A long conducting wire carrying a current 1 is bent at ${{120}^{o}}$(see figure). The magnetic field B at a point P on the right bisector of bending angle at a distance d from the bend is (${{\mu }_{0}}$ is the permeability of free space)

Answer 1

Hint: To measure the magnetic field at point P then first we have to take a single wire as two different from bend point then we have to measure perpendicular distance of point P from the both wire. Then by substituting this value in the magnetic field formula we can get the total magnetic field at point P.
Formula used:
$B=\dfrac{{{\mu }_{0}}I}{4\pi d}\left( \sin {{\theta }_{1}}+\sin {{\theta }_{2}} \right)$

Complete answer:
First we will draw a perpendicular line from the point P on the both parts of the wire as shown in the figure.

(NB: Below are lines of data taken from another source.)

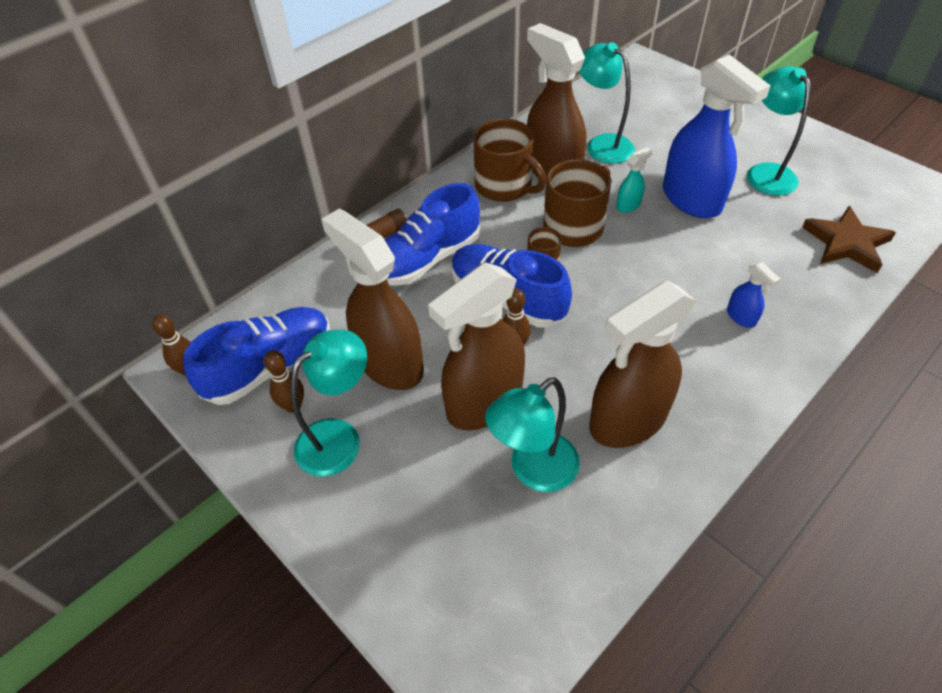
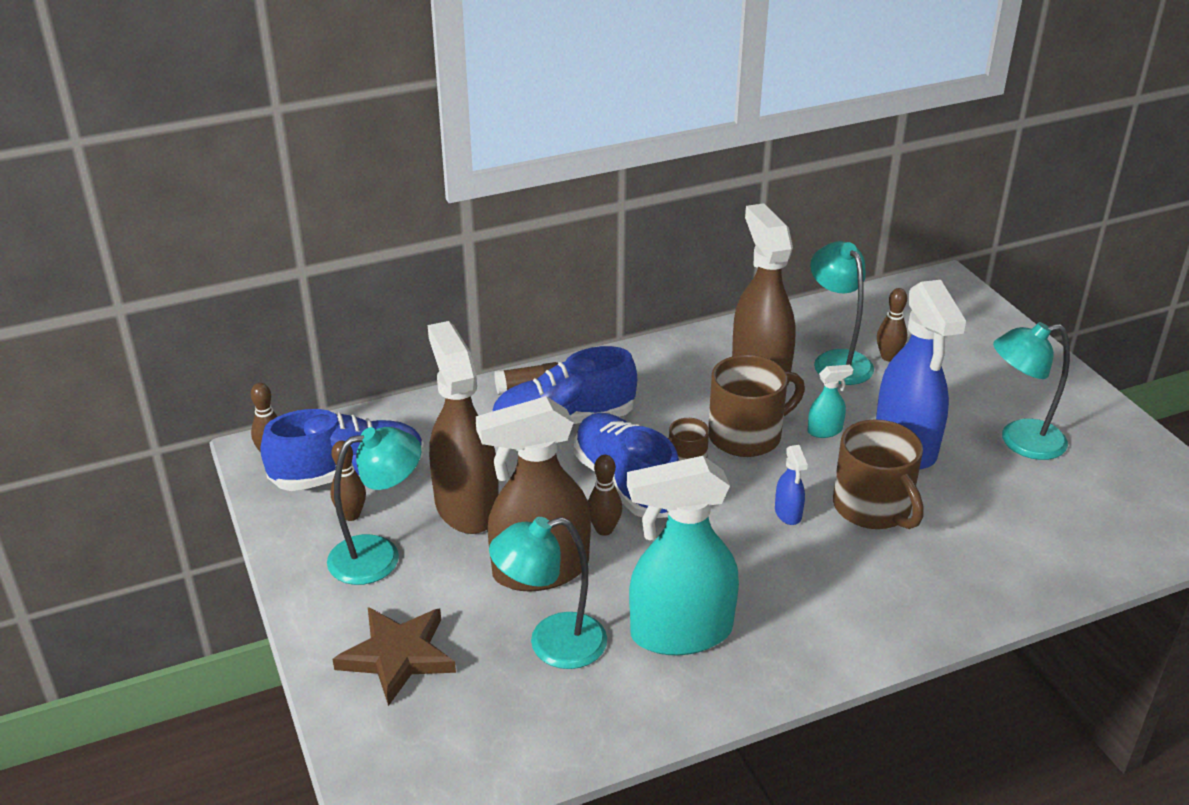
camera: 20 degrees right, 15 degrees down
brown mug [473,119,546,202] -> brown mug moved to [833,419,923,529]
brown spray bottle [589,281,696,448] -> turquoise spray bottle [627,456,739,655]
blue spray bottle [727,262,780,328] -> blue spray bottle moved to [775,445,808,525]
turquoise lamp [747,66,811,196] -> turquoise lamp turned 105 degrees counterclockwise [993,322,1070,460]
brown star [802,206,896,273] -> brown star moved to [333,607,456,706]
none -> brown bowling pin [877,288,907,361]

Consider now by using geometry of the triangle as shown in the figure.
As we can see that the angle of the both the triangles are the same, therefore both triangles will have same values of the side.
Therefore from the triangle OPA
$\sin {{60}^{o}}=\dfrac{Y}{d}$
Where, Y = perpendicular distance from the wire to the point P.
$Y=\dfrac{d\sqrt{3}}{2}...\left( 1 \right)$
Now formula for magnetic field,
$B=\dfrac{{{\mu }_{0}}I}{4\pi Y}$
Where,${{\mu }_{0}}$= permittivity of free space.
I = current flowing in the wire.
${{\theta }_{1}},{{\theta }_{2}}=$ angles a side of a perpendicular line.
For the triangle 1,
${{B}_{1}}=\dfrac{{{\mu }_{0}}I}{4\pi Y}\left( \sin {{30}^{o}}+\sin {{90}^{o}} \right).....\left( 2 \right)$
Substitute value of Y in the equation (2)
\[\begin{align}
& {{B}_{1}}=\dfrac{{{\mu }_{0}}I}{4\pi }\times \dfrac{2}{\sqrt{3}d}\left( \dfrac{1}{2}+1 \right) \\
& =\dfrac{{{\mu }_{0}}I}{4\pi d}\times \dfrac{2}{\sqrt{3}d}\left( \dfrac{3}{2} \right) \\
& {{B}_{1}}=\dfrac{\sqrt{3}{{\mu }_{0}}I}{4\pi d}....\left( 3 \right) \\
\end{align}\]
As we know that both the triangles are the same, so their magnetic field is also the same.
${{B}_{2}}=\dfrac{\sqrt{3}{{\mu }_{0}}I}{4\pi d}....\left( 4 \right)$
Now total magnetic field,
$B={{B}_{1}}+{{B}_{2}}....\left( 5 \right)$
Now substitute value of the equation (3) and (4) in the equation (5)
$\begin{align}
& B=\dfrac{\sqrt{3}{{\mu }_{0}}I}{4\pi d}+\dfrac{\sqrt{3}{{\mu }_{0}}I}{4\pi d} \\
& =2\times \dfrac{\sqrt{3}{{\mu }_{0}}I}{4\pi d} \\
& B=\dfrac{\sqrt{3}{{\mu }_{0}}I}{2\pi d} \\
\end{align}$
Therefore total magnetic field due to long conducting wire at point ‘P’ IS $\dfrac{\sqrt{3}{{\mu }_{0}}I}{2\pi d}$

Note:
As we know that both the triangles are same and at same perpendicular distance with the point ‘P’ so that we can directly multiply with ‘2’ in the equation of the magnetic field,
$B=2\times \dfrac{{{\mu }_{0}}I}{4\pi Y}\left( \sin {{\theta }_{1}}+\sin {{\theta }_{2}} \right)$
This will give an answer in a short step.